Feel the difference in the sense of ownership and commitment while talking with the members involved
(Negative emotion 2: loneliness, isolation)

Decide that I have no choice but to do it myself and take self-contained action
(Negative emotion 3: anger)

Whether it succeeds or not, the atmosphere will be sullen
(Negative emotion 4: sadness)

Making excuses to myself that I "had to
(Negative emotion 5: depression)

The same pattern was repeated in different situations: when sales goals were about to be missed, when product development did not seem to be on schedule, or when we heard that an employee was unhappy or anxious about something.

This was due to the following value-and-belief-level stereotypes.

▼The president has to take the final responsibility for all problems.
▼The gap between goals and reality must be filled immediately.
▼There are no side-effects of action to bridge the gap (direct tangible effects are important, there are no side-effects)
▼If the result is successful, people will be satisfied

The journey of the experience of breaking out of one's shell begins by becoming aware of one's value-and-belief-level stereotypes. And when you become aware of the stereotypes, it is better to spend some time watching the stereotypes become conscious rather than trying to change them immediately.

When the next time the same pattern comes up, it is a great harvest if you think, "That stereotype is coming up again." As you watch, you will hear the voice in your mind saying, "Maybe I don't need to be too bound by that stereotype," or "Let's try a different way of thinking."

It's good to follow that voice of mind and experiment a little bit. You don't have to jump from a high place all at once. You just need to try a few small steps.

Then observe how the "recurring pattern" changes as a result of the experiment. In addition to observing the event itself, observe your negative emotions, in particular. If there is a slight difference and it seems to be heading in the desired direction for you, you can move on to a larger experiment, or if it doesn't feel right, you can try something different.

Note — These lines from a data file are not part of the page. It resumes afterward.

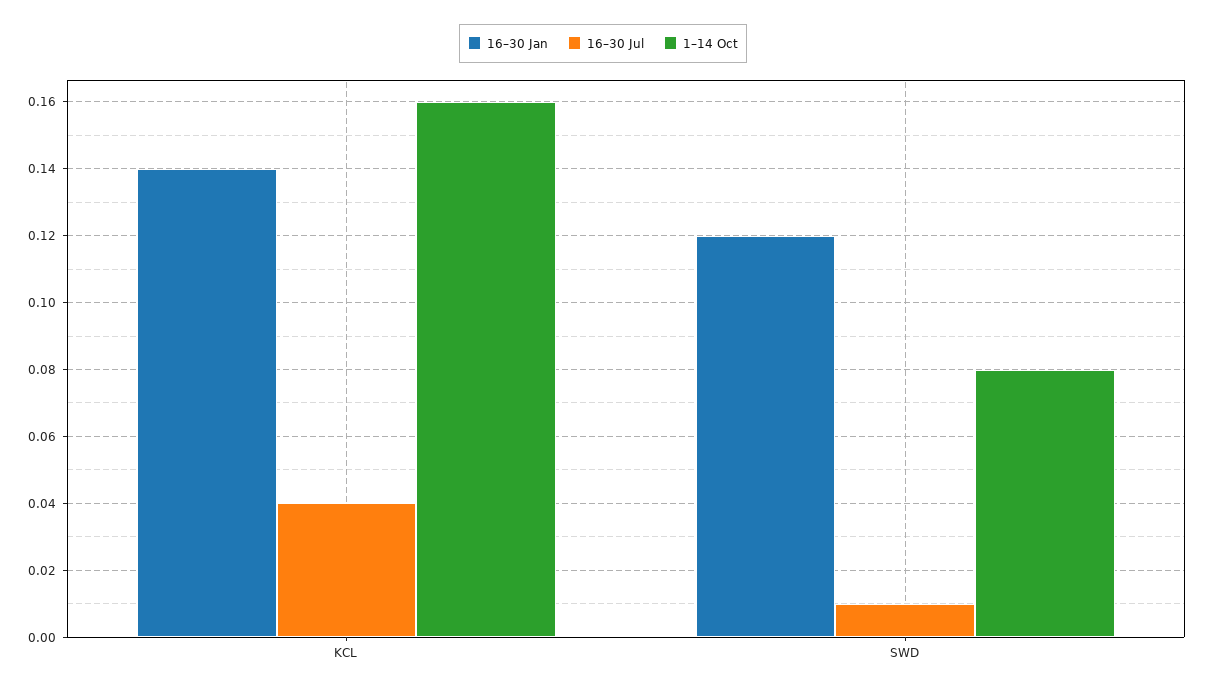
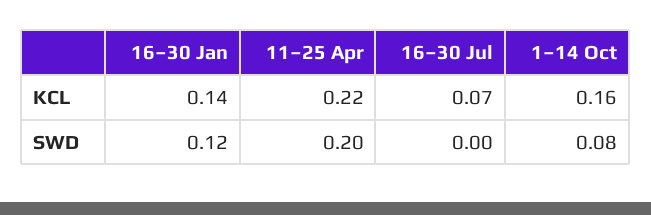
  {
    "16–30 Jan": {
      "KCL": 0.14,
      "SWD": 0.12
    },
    "16–30 Jul": {
-     "KCL": 0.04,
+     "KCL": 0.07,
-     "SWD": 0.01
+     "SWD": 0
    },
    "1–14 Oct": {
      "KCL": 0.16,
      "SWD": 0.08
-   }
+   },
+   "11–25 Apr": {
+     "KCL": 0.22,
+     "SWD": 0.2
+   }
  }

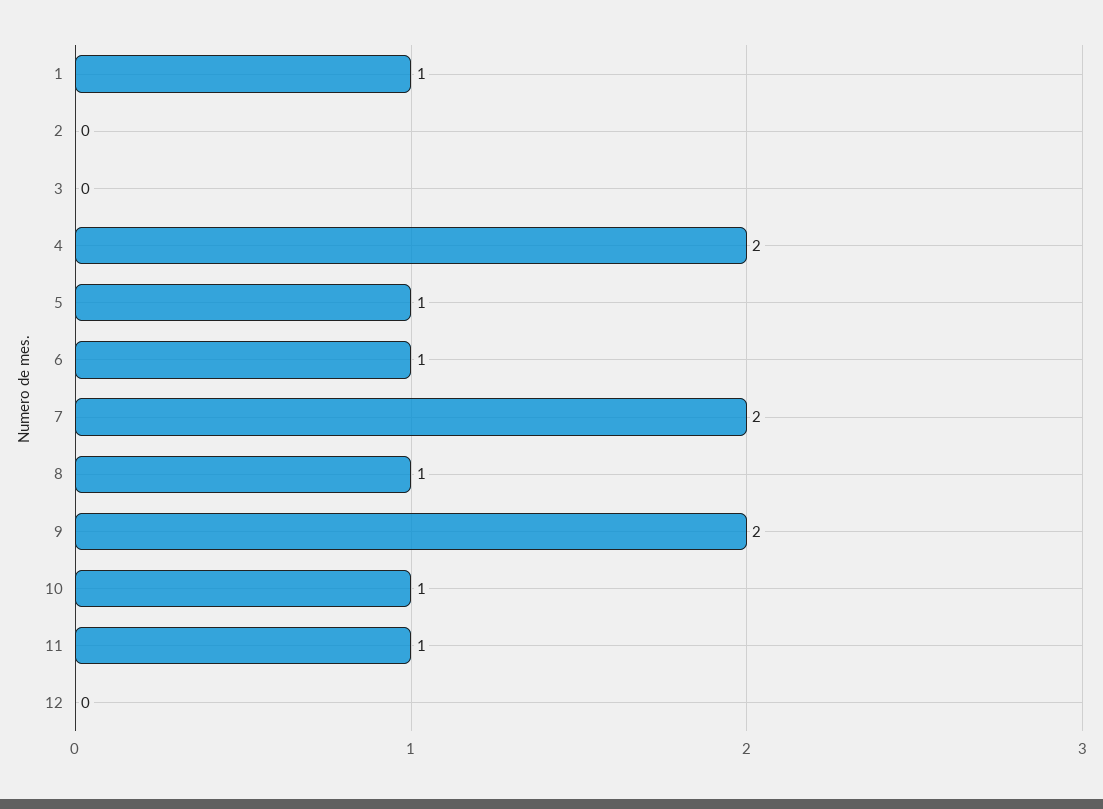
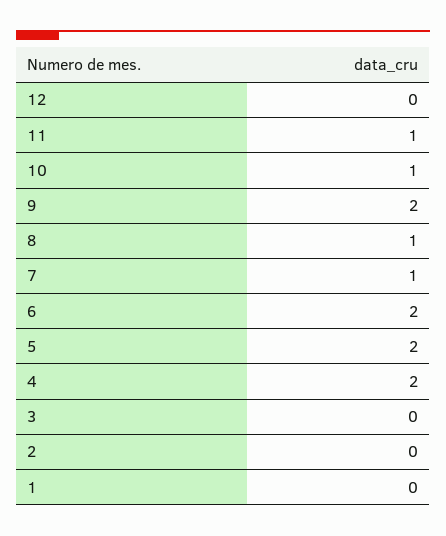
  {
-   "1": 1,
+   "1": 0,
    "2": 0,
    "3": 0,
    "4": 2,
-   "5": 1,
+   "5": 2,
-   "6": 1,
+   "6": 2,
-   "7": 2,
+   "7": 1,
    "8": 1,
    "9": 2,
    "10": 1,
    "11": 1,
    "12": 0
  }

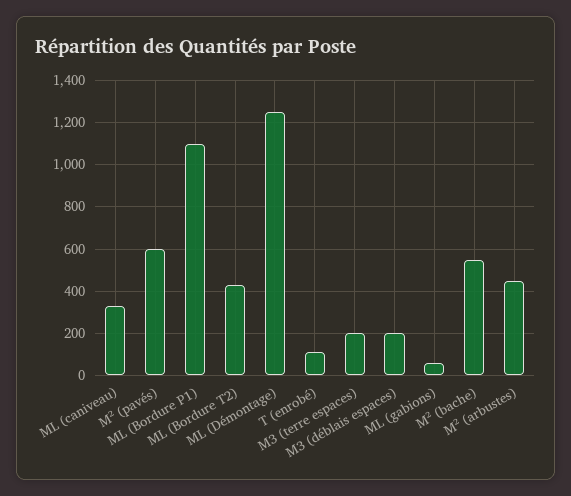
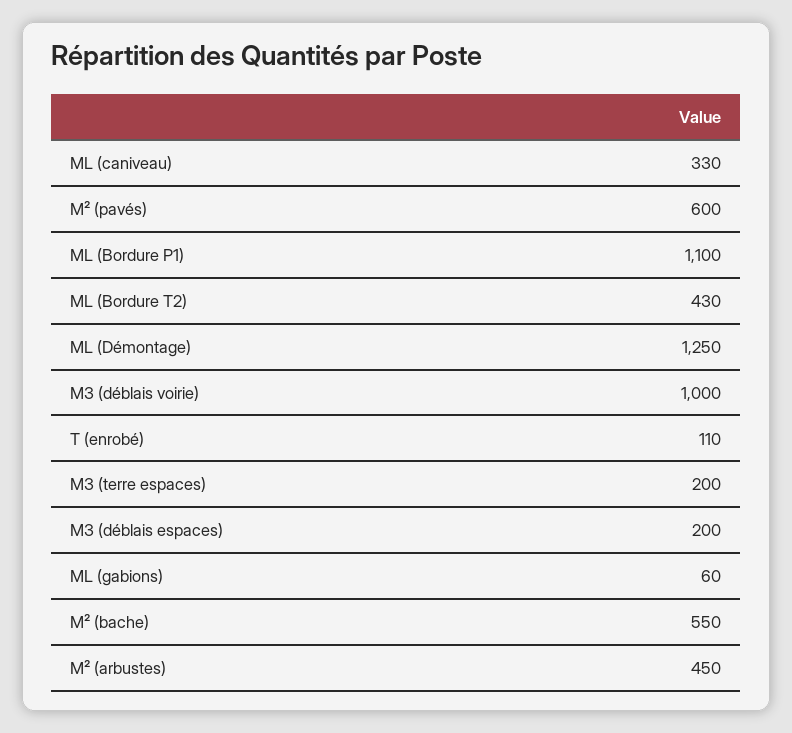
  {
    "ML (caniveau)": 330,
    "M² (pavés)": 600,
    "ML (Bordure P1)": 1100,
    "ML (Bordure T2)": 430,
    "ML (Démontage)": 1250,
    "T (enrobé)": 110,
    "M3 (terre espaces)": 200,
    "M3 (déblais espaces)": 200,
    "ML (gabions)": 60,
    "M² (bache)": 550,
-   "M² (arbustes)": 450
+   "M² (arbustes)": 450,
+   "M3 (déblais voirie)": 1000
  }

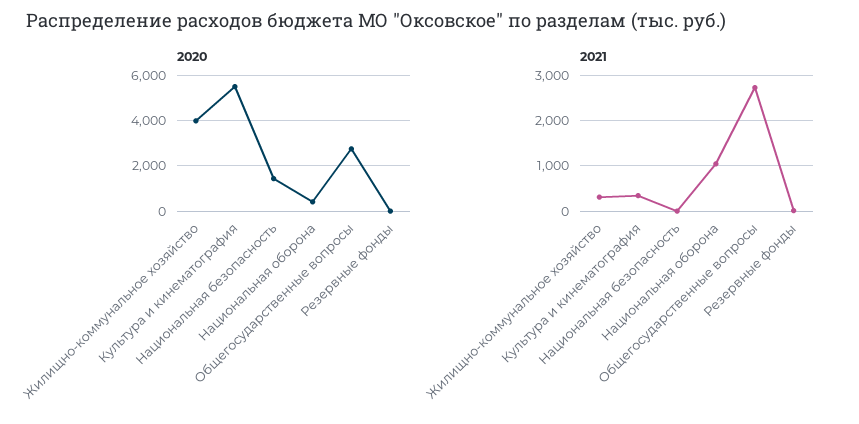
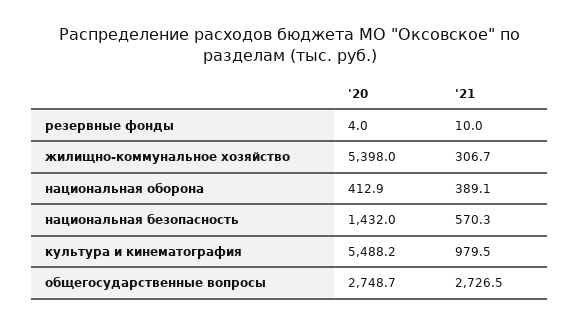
  {
    "2020": {
-     "Жилищно-коммунальное хозяйство": 4000,
+     "Жилищно-коммунальное хозяйство": 5398,
      "Культура и кинематография": 5488.2,
      "Национальная безопасность": 1432,
      "Национальная оборона": 412.9,
      "Общегосударственные вопросы": 2748.7,
      "Резервные фонды": 4
    },
    "2021": {
      "Жилищно-коммунальное хозяйство": 306.7,
-     "Культура и кинематография": 400,
+     "Культура и кинематография": 979.5,
-     "Национальная безопасность": 0,
+     "Национальная безопасность": 570.3,
-     "Национальная оборона": 1000,
+     "Национальная оборона": 389.1,
      "Общегосударственные вопросы": 2726.5,
      "Резервные фонды": 10
    }
  }

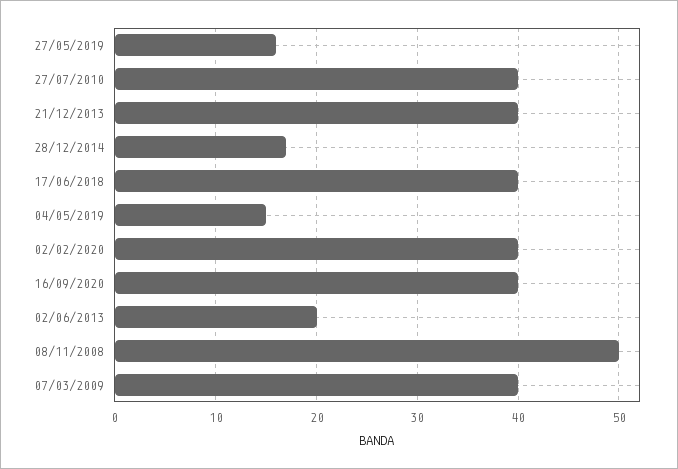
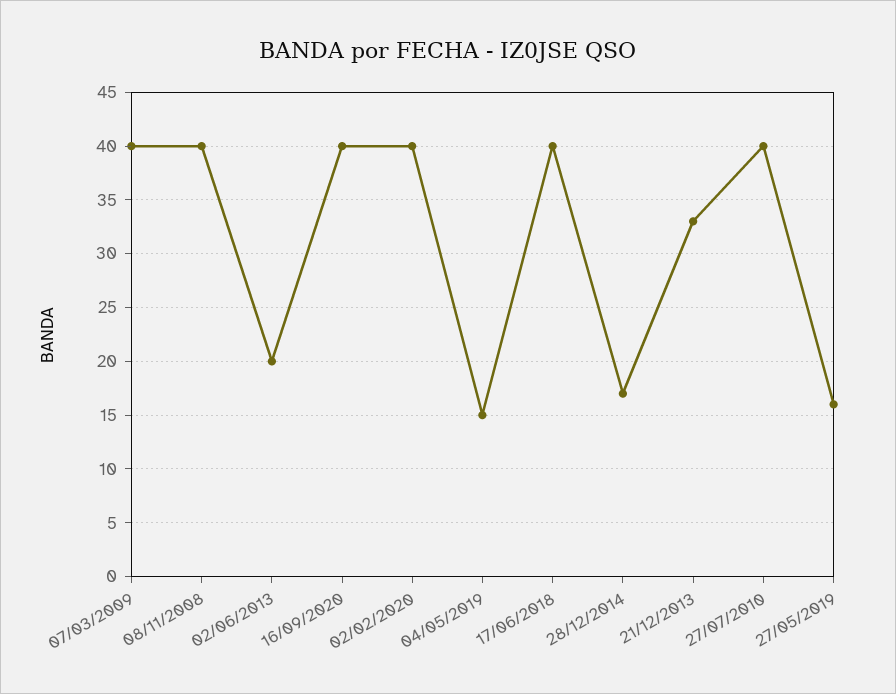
  {
    "27/05/2019": 16,
    "27/07/2010": 40,
-   "21/12/2013": 40,
+   "21/12/2013": 33,
    "28/12/2014": 17,
    "17/06/2018": 40,
    "04/05/2019": 15,
    "02/02/2020": 40,
    "16/09/2020": 40,
    "02/06/2013": 20,
-   "08/11/2008": 50,
+   "08/11/2008": 40,
    "07/03/2009": 40
  }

The experience of breaking out of one's shell is not necessarily a painful one.

"Huh? I thought the experience of breaking out of my shell was a pretty big, long, painful one to get over, but is it really such a small, familiar thing?" Some of you may have wondered like this.

I believe that the experience of breaking out of one's shell is not necessarily a painful one. Rather, I like the feeling of creating a game-like "breaking out of one' s shell" experience from within.

Of course, the experiences described in the first half of this article, which are caused by changes in the external environment, may not always be enjoyable like a game, and many of them may be painful.

However, an out-of-one's-shell experience that comes from within, based on the change of living in subjective truth, depends on our mind, and can be enjoyable or exciting, according to the design of the experience.

I am now on a journey of adaptive challenges, "self-expression = transmitting my subjective truths and my identity while maintaining harmony between my identity and the people around me." Writing articles in this way is also an aspect of responding to my adaptive challenge.

And I'm working on this journey more like a video game than a painful one, wondering what kind of monster (challenge) I'm going to encounter next.

In this way, if we let go of the stereotype that we have to go through painful experiences in order to grow as a leader, we will be able to engage in more positive, continuous, "breaking out of our shell" experiences and continue to grow.

Here are the quests of the day. (If you'd like, please share your thoughts in the comments.)

・What experiences have you had that have been opportunities for growth which had been triggered by your inner changes, if any?

・What are the recurring patterns around you right now, accompanied by negative emotions, if any?